After doing this for five years, Goettel was given the chance to move to the main office as attendance secretary and health room screener, ultimately becoming the office manager.
“I love it,” she confessed. “I get to meet people and talk to the community. My hand is literally on the pulse of the school.”
And it doesn’t stop when the final bell rings.
“I live right up the street and have come down on numerous occasions to help with emergency situations, meet with a student in crisis, or even help unlock the doors for a teacher who forgot her keys,” she explained. “The school, the staff and the students are such a big part of my life and who I am. I admit that leaving is tough, but I know it’s time.”

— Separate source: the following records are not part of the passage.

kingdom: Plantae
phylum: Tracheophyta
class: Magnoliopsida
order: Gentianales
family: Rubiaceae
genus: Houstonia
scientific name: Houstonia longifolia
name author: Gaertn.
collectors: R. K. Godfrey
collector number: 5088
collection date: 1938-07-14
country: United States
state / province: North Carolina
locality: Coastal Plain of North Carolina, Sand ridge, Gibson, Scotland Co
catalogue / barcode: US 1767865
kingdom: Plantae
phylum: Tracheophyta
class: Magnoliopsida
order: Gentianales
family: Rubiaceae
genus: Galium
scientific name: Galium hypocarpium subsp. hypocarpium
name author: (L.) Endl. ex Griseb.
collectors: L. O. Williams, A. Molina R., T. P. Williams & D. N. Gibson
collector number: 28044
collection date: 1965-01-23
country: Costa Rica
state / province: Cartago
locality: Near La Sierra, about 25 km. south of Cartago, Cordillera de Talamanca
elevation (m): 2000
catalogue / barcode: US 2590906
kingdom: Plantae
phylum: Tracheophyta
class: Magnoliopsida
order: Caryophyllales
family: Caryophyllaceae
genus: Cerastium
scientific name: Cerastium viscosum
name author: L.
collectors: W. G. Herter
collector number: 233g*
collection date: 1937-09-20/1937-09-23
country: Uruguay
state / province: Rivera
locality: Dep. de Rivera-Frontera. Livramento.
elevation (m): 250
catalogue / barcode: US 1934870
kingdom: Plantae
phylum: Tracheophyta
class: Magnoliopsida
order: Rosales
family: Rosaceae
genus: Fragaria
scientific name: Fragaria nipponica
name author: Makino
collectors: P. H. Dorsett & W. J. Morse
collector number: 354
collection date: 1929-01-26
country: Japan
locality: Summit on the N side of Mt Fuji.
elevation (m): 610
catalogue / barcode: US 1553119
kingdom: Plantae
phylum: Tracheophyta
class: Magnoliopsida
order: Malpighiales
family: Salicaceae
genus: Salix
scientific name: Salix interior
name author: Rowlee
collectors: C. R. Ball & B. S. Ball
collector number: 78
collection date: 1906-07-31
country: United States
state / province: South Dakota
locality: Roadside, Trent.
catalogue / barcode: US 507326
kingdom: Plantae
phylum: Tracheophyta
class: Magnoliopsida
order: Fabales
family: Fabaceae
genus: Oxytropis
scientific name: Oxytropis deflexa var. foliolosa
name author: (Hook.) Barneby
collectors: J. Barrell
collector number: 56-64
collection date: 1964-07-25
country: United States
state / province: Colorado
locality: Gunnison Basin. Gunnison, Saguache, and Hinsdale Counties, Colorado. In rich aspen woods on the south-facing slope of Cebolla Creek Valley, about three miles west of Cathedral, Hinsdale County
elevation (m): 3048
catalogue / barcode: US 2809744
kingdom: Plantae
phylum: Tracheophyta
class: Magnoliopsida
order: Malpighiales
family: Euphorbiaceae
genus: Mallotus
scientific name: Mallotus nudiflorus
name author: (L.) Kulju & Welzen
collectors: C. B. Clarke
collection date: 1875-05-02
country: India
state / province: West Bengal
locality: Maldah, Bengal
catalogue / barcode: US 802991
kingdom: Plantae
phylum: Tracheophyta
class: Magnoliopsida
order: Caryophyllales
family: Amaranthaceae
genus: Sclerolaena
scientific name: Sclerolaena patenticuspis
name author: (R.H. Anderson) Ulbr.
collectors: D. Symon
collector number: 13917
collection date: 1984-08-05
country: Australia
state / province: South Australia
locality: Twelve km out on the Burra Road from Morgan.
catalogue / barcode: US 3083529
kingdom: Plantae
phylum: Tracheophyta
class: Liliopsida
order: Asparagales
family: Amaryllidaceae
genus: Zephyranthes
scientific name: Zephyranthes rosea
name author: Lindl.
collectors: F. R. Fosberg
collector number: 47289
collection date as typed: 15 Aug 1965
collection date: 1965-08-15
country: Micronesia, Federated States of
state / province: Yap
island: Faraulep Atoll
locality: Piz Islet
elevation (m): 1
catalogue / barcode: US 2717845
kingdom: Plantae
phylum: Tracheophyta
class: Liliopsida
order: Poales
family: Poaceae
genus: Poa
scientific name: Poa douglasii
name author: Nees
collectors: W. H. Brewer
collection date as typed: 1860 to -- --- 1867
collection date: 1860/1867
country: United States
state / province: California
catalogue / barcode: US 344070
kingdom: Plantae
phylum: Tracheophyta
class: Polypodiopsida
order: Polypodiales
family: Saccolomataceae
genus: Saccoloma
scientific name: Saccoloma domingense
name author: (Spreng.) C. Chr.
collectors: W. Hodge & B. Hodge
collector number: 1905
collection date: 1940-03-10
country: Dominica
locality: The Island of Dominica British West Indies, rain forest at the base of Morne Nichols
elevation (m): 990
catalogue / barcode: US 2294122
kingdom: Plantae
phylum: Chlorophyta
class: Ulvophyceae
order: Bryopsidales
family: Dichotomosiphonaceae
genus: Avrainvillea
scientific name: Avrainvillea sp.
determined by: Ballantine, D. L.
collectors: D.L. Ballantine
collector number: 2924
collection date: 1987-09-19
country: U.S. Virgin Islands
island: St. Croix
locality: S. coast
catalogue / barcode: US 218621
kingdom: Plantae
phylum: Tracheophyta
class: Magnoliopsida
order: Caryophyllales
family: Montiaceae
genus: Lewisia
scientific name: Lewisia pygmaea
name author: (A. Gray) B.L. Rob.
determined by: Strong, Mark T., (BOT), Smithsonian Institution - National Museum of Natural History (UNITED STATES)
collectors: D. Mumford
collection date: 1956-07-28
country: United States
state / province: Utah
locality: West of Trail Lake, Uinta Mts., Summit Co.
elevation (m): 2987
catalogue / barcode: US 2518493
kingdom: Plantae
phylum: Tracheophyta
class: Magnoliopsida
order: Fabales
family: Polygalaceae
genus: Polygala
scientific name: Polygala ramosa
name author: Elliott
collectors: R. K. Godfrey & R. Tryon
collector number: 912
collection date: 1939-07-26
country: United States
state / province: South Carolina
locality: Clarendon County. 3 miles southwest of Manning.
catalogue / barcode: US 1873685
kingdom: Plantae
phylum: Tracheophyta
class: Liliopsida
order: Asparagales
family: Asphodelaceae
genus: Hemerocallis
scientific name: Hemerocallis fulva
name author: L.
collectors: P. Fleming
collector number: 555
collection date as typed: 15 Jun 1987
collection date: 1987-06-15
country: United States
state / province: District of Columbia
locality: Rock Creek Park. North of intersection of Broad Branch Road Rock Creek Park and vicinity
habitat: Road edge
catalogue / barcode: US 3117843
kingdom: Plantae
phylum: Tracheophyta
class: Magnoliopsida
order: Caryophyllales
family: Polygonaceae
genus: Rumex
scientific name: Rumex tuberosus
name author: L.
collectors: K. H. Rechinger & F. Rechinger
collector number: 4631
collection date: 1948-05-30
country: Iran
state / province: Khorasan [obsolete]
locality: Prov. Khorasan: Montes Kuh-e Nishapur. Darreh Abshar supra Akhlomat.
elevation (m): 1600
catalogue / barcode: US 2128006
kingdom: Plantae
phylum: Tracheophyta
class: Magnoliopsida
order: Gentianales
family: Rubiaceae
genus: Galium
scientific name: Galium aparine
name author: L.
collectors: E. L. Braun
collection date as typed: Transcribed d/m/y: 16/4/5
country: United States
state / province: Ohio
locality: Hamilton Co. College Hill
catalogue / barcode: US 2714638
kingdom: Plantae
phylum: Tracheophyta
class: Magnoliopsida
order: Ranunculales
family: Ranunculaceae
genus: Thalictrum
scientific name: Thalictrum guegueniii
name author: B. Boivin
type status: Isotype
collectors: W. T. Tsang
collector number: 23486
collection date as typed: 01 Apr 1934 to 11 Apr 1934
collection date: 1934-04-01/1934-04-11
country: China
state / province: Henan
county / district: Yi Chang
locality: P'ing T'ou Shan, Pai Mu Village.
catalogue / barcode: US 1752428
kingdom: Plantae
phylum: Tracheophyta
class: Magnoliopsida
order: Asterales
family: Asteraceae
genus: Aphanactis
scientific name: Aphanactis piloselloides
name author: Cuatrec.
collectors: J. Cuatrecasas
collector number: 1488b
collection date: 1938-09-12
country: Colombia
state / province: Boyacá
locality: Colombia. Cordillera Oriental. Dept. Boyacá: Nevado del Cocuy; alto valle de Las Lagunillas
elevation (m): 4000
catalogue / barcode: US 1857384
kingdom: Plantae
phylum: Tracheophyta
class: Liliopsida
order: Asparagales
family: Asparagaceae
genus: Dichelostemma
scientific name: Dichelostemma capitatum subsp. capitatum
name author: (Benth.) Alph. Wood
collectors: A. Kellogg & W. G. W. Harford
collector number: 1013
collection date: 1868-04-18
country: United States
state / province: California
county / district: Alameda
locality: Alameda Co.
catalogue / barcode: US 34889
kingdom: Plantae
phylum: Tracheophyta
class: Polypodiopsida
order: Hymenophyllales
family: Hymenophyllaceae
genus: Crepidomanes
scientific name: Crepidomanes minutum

This year’s last day of school is one she’ll never forget.
“The kids sang an original song that actually mentioned me,” she said. “I got so many hugs that day, and so many of the kids were crying and begging me to stay.”
During the assembly, Sherwood’s PSO (parent-student organization) presented Goettel with a cast iron sign saying “Goettel’s Courtyard,” which will be mounted in the open space outside the main office, as a permanent memorial to this icon of Sherwood Elementary.
So what’s next for this one-of-a-kind stalwart as she moves into retirement? Like so many at this stage of life, the long-postponed travel dream is at last within reach.
“My husband and I want to travel, and right now Italy is high on our list,” she said. “We have no grandkids or pets, and we see travel as part of our ‘transitional therapy’ to help us disconnect from what we’ve been doing and moving ahead.”
But wait – there’s another passion of Goettel’s that she’s a bit sheepish to admit: motorcycles. She already owns a little Italian Piaggio scooter, but her heart longs for bigger things.
“I got totally stoked at Sturgis a few years back,” she admitted. “I love the sound of those big bikes and the wildness of the whole thing. I’ve got the regalia – leathers, boots, everything – but no tattoos — yet. All I need is that big Harley, but it may not happen. They’re pretty heavy, and I shudder to think how I’d fare if I laid it down.”
The couple is also planning to explore the U.S. on a great American roadtrip.
“I dream of an Airstream trailer,” she confessed. “But in my mind I’ll be riding that Harley!”
For those who haven’t said goodbye yet, there’s still a chance. Goettel’s last day in the office is Aug. 31, so drop in and give her your best as she prepares to embark on new adventures.